The Primavera solution typically is hosted by Primavera for international use rather than deployed at the customer sites.
“To enhance the products ease of use and to provide our users with a rich, powerful UI [user interface] to simplify complex user tasks, we looked at Adobe Flex 2 and a bunch of AJAX [Asynchronous Java-Script and XML]- based tools at the start of the year,” Tahvildary said.
Moreover, there are two specific areas where Primavera is seeking an improved user experience for the upcoming release of its solution, which is targeted for release in December, Tahvildary said.
“We needed to simplify a set of data-entry-intensive Web pages in a high-traffic module to provide a richer, more productive experience for our end users,” Tahvildary said.
As a result of using Adobes Flex 2, “we have been able to reduce this down to a single grid-based data entry screen that is both visually appealing and much simpler to use” than the previous system that employed multiple screens and a complex UI, Tahvildary said.
The second requirement was to add a more powerful modeling and analytics tool while giving the user the same type of experience as using a desktop tool, he said.
For example, Tahvildary said it could be similar to using Microsofts Excel on the Web “to simplify a complex, multistep process; in a single, dynamic interface with powerful, rich data visualization—many different interactive charts—and drill-down capability for deeper analysis.”
To that end, Flex 2 provides the ability to load a set of data and display it in several different ways simultaneously, Tahvildary said. “In this case, we were able to use a combination of charts and data grids to provide multidimensional views over a large set of analytical data,” he said.
Moreover, “We are using Adobe Flex 2 to leverage our investment in Web services to allow us to deliver a truly rich user experience over the Web,” he added. “The Flex 2 framework recently released by Adobe is the perfect complement to our existing service-oriented architectures.

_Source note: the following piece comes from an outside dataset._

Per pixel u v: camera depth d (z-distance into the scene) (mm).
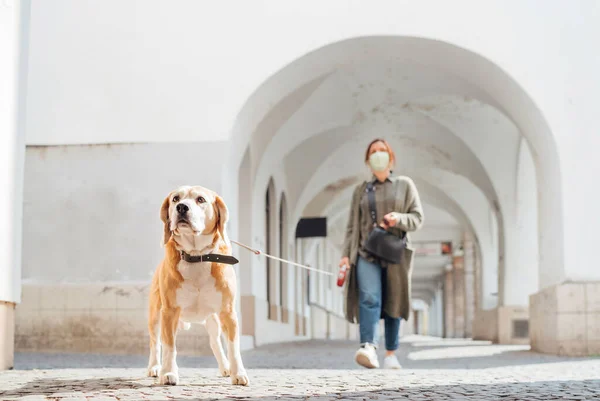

Adobe Flex 2 provides a broad selection of widgets and design tools to simplify the process of interface development. The components that are delivered out of the box deliver functionality that would be extremely expensive to develop using AJAX and DHTML [Dynamic HTML] frameworks.”
Beyond that, Flex 2 lets Primavera for Services developers build more sophisticated UIs rapidly in a structured and maintainable fashion without worrying about cross-browser platform compatibility issues that might crop up with AJAX, Tahvildary said.
In addition to providing a rich widget library, Flex delivers tools for developing UIs that communicate with the application server in an efficient and reusable way, Tahvildary said. This helps reduce the load on back-end servers, since the application is more interactive and the interactivity is high-performing, he said.
“Our Web services platform that supports Adobe Flex 2 is the same one that is used for back-end enterprise system integration,” Tahvildary said. “Having this common platform allows us to realize significant benefits in the development process and cost.”
Primavera for Services overall role as the professional services arm of Primavera Systems is to build solutions for people to better leverage their portfolio and project management, said Leyla Seka, director of marketing at Primavera for Services.
Seka said Primavera for Services has many customers. In one example, Electronic Data Systems has pushed Primavera for Services solution out to more than 140,000 people. “And [EDS] said they have a 1 percent increase in utilization of the solution, which, for them, translates to a savings of about $12 million,” Seka said.
For its part, Primavera for Services helps organizations assign key resources to top-priority projects, making it easy for people to collaborate and deliver improved results, Seka said. Primavera for Services solutions are used by consulting companies and service organizations to maximize resource utilization, minimize costs, deliver on customer commitments, and manage multiple projects, she said. Primavera for Services solutions also enable companies, including large service organizations, to create a consistent methodology for global service delivery, Seka said.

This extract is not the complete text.